Records from a data collection:
-- -- --

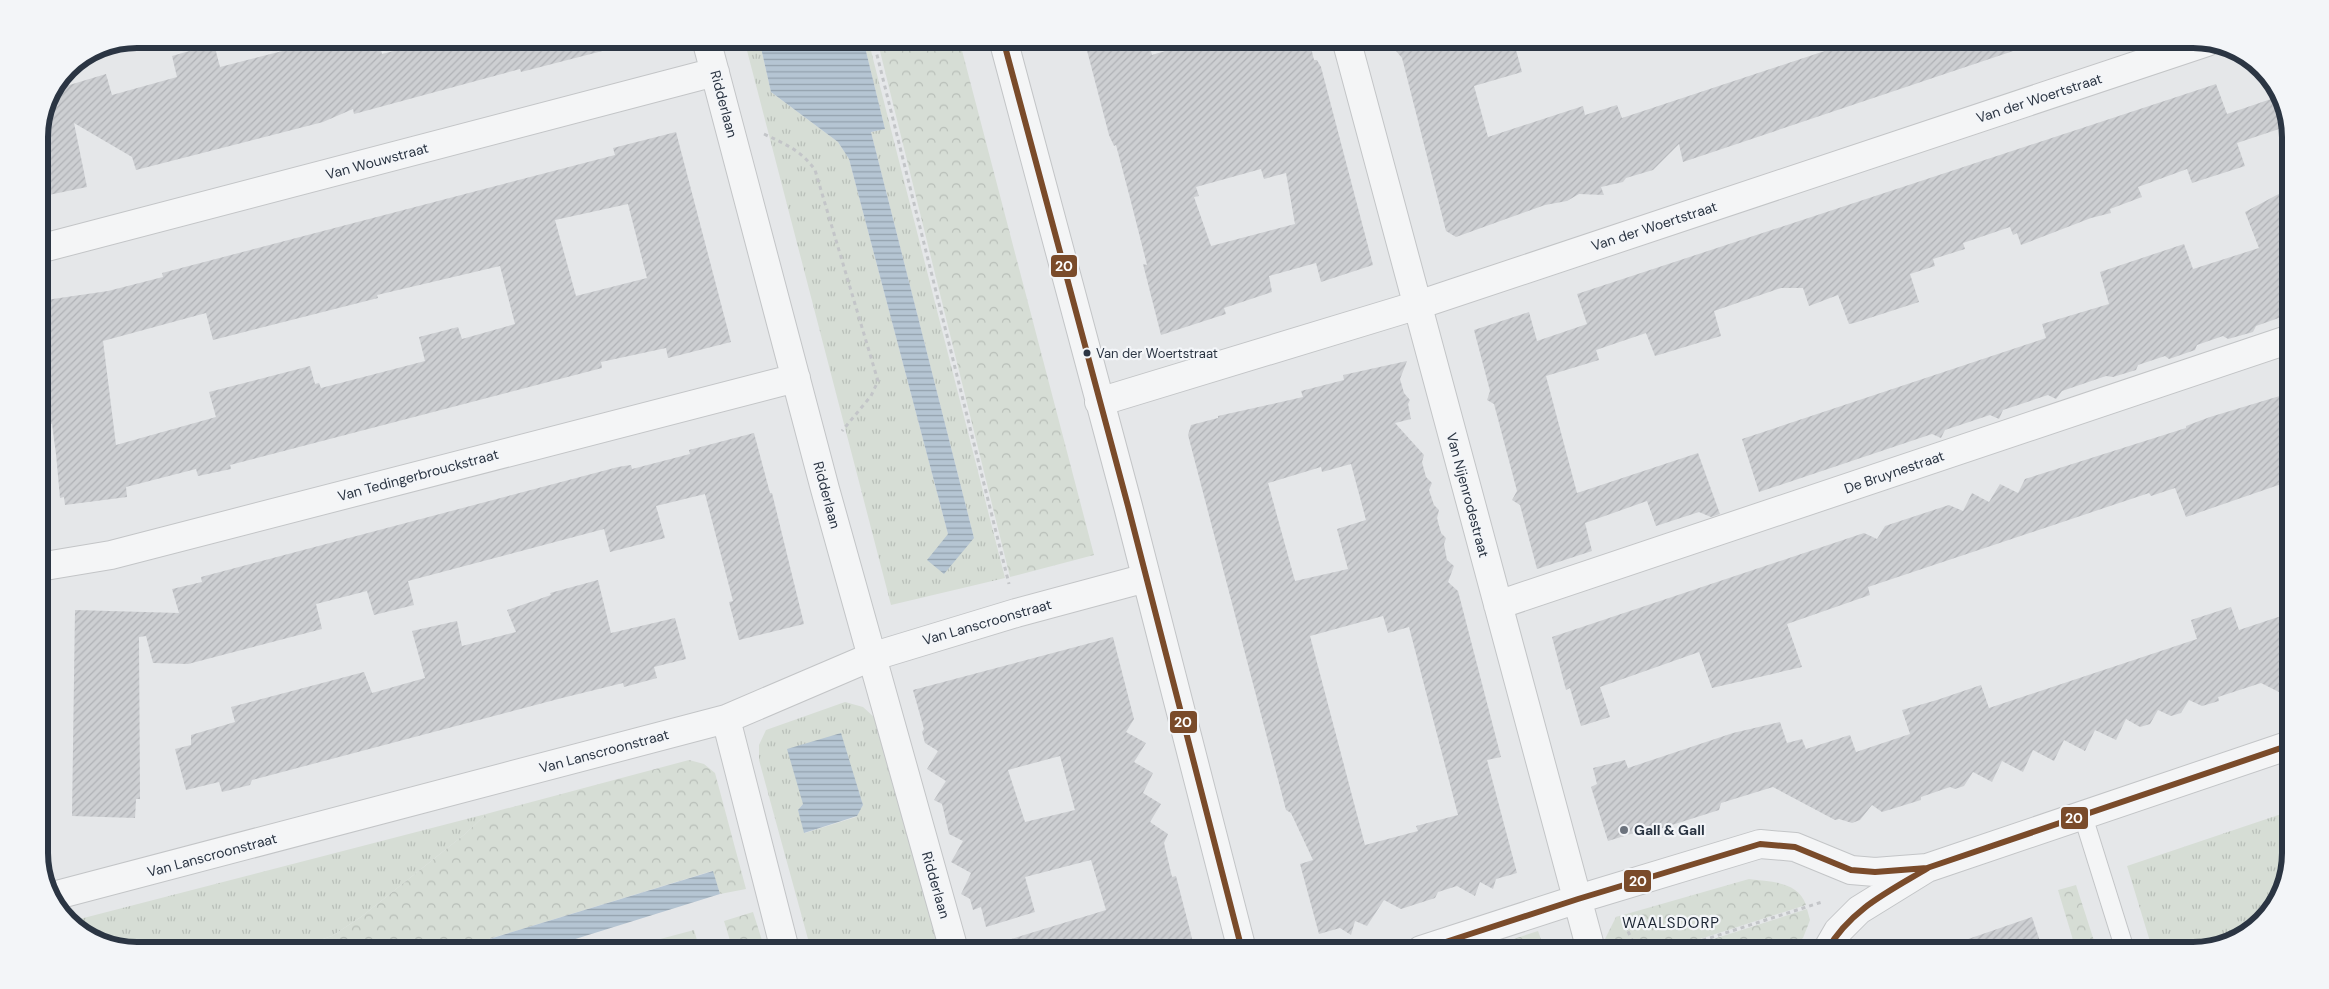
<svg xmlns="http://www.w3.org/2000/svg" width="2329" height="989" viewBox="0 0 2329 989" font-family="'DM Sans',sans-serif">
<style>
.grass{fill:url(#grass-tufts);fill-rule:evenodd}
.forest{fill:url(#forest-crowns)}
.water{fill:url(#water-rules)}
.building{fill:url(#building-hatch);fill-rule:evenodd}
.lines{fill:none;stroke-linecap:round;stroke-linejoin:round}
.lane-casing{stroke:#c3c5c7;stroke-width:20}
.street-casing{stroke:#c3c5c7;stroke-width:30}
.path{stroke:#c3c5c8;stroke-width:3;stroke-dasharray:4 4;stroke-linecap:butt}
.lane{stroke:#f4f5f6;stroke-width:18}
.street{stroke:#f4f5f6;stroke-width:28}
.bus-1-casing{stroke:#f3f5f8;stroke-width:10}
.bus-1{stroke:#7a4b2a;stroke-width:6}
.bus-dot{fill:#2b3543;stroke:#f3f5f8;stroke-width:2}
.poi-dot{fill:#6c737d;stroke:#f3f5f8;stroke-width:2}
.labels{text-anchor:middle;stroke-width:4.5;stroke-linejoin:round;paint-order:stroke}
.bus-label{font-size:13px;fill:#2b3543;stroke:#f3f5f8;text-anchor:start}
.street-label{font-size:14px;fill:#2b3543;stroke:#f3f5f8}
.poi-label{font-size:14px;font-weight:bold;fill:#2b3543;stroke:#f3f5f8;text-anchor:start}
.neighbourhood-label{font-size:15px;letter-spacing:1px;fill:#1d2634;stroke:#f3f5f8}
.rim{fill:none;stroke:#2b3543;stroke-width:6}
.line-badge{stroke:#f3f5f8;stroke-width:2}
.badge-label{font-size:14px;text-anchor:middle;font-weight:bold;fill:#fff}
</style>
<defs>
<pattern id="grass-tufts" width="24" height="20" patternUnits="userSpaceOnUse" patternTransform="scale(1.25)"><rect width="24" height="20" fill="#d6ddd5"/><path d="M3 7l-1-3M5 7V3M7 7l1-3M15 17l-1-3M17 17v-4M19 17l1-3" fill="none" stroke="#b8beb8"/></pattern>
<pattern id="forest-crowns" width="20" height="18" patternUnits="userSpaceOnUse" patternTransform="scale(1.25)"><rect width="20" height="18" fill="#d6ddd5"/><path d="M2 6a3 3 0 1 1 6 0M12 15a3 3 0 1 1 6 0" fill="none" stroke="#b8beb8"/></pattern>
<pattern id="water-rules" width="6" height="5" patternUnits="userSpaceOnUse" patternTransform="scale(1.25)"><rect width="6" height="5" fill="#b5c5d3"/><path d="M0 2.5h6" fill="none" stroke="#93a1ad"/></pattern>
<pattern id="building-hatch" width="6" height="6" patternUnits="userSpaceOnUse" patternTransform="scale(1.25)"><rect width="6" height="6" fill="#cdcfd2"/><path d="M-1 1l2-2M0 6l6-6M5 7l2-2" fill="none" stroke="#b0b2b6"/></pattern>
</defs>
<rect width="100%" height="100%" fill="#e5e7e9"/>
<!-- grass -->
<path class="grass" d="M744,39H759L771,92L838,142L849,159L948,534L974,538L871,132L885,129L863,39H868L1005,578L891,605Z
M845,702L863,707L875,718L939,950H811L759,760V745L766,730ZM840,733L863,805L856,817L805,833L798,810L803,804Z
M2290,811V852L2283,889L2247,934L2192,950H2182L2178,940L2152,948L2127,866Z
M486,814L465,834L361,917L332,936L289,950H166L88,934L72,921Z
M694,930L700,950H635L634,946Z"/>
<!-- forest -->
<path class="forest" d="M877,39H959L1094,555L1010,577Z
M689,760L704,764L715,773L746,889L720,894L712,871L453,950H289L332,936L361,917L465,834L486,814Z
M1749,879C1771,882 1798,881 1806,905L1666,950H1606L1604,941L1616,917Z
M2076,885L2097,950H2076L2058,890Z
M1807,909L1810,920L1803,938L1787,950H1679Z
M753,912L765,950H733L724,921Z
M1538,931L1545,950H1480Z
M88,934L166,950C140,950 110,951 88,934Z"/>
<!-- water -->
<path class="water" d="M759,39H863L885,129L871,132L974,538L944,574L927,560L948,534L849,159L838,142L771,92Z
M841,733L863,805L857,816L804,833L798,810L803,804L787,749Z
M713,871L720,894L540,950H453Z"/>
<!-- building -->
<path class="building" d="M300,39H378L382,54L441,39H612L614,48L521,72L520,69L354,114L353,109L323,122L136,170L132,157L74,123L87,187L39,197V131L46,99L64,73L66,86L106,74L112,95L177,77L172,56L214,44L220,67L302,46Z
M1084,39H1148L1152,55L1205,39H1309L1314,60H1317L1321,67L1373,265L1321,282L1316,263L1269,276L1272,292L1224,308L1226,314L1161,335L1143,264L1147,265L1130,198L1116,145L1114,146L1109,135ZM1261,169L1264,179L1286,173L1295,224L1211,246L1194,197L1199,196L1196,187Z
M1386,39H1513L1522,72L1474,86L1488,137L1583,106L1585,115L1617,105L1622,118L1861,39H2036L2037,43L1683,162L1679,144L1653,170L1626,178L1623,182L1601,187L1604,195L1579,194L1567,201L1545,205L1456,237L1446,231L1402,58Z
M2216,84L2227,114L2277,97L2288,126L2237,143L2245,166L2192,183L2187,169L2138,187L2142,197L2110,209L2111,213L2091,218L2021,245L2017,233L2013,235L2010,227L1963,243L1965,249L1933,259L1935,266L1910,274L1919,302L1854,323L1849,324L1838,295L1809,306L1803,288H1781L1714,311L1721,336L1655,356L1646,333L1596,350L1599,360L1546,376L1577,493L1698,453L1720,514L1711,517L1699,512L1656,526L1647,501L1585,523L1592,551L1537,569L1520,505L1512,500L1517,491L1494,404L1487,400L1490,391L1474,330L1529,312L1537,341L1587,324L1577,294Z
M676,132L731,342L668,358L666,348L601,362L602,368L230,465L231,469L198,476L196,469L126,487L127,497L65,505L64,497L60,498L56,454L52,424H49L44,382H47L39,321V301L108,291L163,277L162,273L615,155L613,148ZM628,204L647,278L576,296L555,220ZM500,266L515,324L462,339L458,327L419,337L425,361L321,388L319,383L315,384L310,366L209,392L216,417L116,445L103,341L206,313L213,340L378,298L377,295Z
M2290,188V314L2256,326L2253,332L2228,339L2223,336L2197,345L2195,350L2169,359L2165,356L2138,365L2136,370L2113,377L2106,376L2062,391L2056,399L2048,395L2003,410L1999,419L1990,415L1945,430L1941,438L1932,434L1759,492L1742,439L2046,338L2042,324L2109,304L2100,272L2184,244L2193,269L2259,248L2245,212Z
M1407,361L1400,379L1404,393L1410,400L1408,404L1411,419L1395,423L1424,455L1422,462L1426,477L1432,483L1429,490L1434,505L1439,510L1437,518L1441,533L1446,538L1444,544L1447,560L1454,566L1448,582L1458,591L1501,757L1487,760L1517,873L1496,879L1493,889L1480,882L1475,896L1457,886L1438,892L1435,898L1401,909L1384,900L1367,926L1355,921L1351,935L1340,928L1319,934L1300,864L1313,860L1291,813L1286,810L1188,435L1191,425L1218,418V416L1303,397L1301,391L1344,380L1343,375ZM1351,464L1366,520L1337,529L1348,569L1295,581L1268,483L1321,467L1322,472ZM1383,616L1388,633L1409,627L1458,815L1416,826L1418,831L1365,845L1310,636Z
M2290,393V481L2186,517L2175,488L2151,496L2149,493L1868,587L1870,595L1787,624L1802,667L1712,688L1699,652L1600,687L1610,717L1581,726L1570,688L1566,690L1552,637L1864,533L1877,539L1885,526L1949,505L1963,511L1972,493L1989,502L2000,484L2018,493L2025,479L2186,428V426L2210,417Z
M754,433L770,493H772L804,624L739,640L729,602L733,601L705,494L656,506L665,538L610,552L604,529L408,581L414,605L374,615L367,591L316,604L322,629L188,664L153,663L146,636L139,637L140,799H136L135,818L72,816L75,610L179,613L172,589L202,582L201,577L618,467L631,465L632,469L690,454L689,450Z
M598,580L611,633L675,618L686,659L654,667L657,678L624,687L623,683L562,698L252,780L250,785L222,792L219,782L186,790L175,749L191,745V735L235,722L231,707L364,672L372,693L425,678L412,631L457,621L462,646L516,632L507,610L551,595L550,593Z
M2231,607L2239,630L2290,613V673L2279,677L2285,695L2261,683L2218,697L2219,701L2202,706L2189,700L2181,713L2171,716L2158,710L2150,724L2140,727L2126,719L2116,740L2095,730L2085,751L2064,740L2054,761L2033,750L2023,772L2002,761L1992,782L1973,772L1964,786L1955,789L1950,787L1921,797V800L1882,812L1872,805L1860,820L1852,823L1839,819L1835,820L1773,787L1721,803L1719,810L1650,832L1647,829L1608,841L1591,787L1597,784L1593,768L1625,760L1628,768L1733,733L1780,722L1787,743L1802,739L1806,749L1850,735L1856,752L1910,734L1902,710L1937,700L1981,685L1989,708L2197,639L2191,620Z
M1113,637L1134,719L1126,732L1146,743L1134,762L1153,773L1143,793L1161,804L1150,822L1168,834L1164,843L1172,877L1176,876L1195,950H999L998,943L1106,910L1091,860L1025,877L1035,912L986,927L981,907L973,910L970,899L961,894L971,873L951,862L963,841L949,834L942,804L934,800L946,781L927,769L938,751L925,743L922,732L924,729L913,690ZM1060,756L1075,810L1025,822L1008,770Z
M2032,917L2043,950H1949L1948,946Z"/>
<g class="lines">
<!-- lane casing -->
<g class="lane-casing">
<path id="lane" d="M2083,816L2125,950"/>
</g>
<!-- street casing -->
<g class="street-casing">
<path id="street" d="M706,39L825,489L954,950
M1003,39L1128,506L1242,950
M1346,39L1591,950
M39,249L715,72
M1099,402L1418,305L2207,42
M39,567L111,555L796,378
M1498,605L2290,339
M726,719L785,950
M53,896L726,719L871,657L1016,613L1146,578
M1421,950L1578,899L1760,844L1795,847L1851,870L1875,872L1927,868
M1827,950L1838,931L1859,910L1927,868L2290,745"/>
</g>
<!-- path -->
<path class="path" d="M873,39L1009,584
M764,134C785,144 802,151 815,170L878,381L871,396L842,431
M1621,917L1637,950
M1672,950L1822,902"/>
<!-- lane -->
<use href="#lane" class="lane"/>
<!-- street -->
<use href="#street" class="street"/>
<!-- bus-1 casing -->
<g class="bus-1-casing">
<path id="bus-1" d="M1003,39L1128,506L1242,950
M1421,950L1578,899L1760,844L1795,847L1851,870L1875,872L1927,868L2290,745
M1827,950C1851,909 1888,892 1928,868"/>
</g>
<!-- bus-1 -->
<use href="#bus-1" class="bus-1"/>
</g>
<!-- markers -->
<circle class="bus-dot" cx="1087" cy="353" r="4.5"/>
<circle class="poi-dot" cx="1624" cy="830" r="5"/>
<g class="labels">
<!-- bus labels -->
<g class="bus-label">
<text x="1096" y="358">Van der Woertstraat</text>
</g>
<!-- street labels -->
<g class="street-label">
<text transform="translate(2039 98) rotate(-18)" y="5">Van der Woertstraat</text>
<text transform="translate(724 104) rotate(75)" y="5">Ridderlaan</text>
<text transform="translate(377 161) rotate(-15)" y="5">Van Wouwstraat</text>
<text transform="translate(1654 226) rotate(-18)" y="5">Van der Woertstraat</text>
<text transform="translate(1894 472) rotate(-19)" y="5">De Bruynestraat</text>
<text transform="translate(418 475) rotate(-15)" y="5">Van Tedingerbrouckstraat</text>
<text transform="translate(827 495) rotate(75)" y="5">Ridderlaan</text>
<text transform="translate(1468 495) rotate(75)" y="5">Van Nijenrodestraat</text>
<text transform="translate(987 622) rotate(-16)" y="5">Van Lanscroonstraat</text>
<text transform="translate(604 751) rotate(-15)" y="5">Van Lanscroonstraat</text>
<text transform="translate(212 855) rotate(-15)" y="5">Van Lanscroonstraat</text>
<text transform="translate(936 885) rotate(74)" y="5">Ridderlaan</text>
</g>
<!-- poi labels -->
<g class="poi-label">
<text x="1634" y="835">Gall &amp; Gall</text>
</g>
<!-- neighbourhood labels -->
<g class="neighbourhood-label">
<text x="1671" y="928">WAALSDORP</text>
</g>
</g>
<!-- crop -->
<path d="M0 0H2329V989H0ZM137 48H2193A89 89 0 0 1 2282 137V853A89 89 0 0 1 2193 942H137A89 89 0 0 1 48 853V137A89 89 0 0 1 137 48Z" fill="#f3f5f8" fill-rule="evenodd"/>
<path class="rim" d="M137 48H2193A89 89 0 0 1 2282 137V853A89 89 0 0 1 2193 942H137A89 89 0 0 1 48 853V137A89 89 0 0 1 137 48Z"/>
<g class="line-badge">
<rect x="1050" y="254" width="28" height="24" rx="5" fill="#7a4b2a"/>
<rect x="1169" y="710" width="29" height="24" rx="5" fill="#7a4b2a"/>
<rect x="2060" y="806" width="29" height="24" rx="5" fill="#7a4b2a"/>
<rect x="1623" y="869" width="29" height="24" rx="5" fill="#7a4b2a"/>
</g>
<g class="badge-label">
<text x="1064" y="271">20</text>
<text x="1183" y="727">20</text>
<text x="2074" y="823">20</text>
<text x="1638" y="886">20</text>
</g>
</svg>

-- -- --

» About this exercise:
Show all lines above that contain "patternTransform".

» Answer for the task:
<pattern id="grass-tufts" width="24" height="20" patternUnits="userSpaceOnUse" patternTransform="scale(1.25)"><rect width="24" height="20" fill="#d6ddd5"/><path d="M3 7l-1-3M5 7V3M7 7l1-3M15 17l-1-3M17 17v-4M19 17l1-3" fill="none" stroke="#b8beb8"/></pattern>
<pattern id="forest-crowns" width="20" height="18" patternUnits="userSpaceOnUse" patternTransform="scale(1.25)"><rect width="20" height="18" fill="#d6ddd5"/><path d="M2 6a3 3 0 1 1 6 0M12 15a3 3 0 1 1 6 0" fill="none" stroke="#b8beb8"/></pattern>
<pattern id="water-rules" width="6" height="5" patternUnits="userSpaceOnUse" patternTransform="scale(1.25)"><rect width="6" height="5" fill="#b5c5d3"/><path d="M0 2.5h6" fill="none" stroke="#93a1ad"/></pattern>
<pattern id="building-hatch" width="6" height="6" patternUnits="userSpaceOnUse" patternTransform="scale(1.25)"><rect width="6" height="6" fill="#cdcfd2"/><path d="M-1 1l2-2M0 6l6-6M5 7l2-2" fill="none" stroke="#b0b2b6"/></pattern>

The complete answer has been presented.